Citigroup Inc. (C), the U.S. lender that gets the most revenue from overseas markets, announced plans to exit consumer banking in 11 markets as Chief Executive Officer Michael Corbat seeks to simplify the firm and boost returns.
The sale of the businesses, a majority of which already are under way, are expected to be completed by the end of next year, the bank said today in a statement.
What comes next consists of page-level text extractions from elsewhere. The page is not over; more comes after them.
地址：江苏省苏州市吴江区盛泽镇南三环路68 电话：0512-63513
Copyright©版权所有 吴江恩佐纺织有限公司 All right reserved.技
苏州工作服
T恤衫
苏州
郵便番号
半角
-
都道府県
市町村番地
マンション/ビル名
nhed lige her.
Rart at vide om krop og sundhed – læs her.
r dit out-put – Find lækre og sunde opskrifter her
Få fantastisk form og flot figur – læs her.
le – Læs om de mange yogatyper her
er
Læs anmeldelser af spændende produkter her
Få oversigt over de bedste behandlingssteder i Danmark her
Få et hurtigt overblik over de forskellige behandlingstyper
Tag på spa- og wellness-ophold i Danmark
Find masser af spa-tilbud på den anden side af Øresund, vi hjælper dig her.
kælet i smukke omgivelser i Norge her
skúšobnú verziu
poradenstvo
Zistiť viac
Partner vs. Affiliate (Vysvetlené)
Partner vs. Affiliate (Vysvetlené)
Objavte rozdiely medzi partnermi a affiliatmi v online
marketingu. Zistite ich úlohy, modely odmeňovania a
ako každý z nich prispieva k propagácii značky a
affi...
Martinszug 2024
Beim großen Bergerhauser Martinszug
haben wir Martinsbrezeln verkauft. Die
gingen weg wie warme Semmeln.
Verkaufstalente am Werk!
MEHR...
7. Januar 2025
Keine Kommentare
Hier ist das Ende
The units will be moved into the lender’s collection of unwanted assets for reporting purposes in the first quarter of 2015.
“I am committed to simplifying our company and allocating our finite resources to where we can generate the best returns for our shareholders,” Corbat, 54, said in the statement. “While we have made progress optimizing these 11 consumer markets, we believe our global consumer bank will achieve stronger performance by focusing on those countries where our scale and network provide a competitive advantage.”
The actions come two years after Corbat was named CEO to replace Vikram Pandit, who made expanding into emerging markets one of his central strategies. Since taking over, Corbat has announced plans to fire 11,000 workers and pull back from consumer banking in markets with low returns including Spain, Greece and Turkey.
With today’s announcement, New York-based Citigroup will exit consumer banking in Costa Rica, El Salvador, Guatemala, Nicaragua, Panama, Peru, Japan, Guam, the Czech Republic, Egypt and Hungary, as well as the consumer-finance business in Korea, according to the statement. It will continue to work with institutional clients in those places.
The sales will leave Citigroup with a consumer footprint that accounts for about 95 percent of current revenue from 24 markets serving 57 million customers, according to the statement.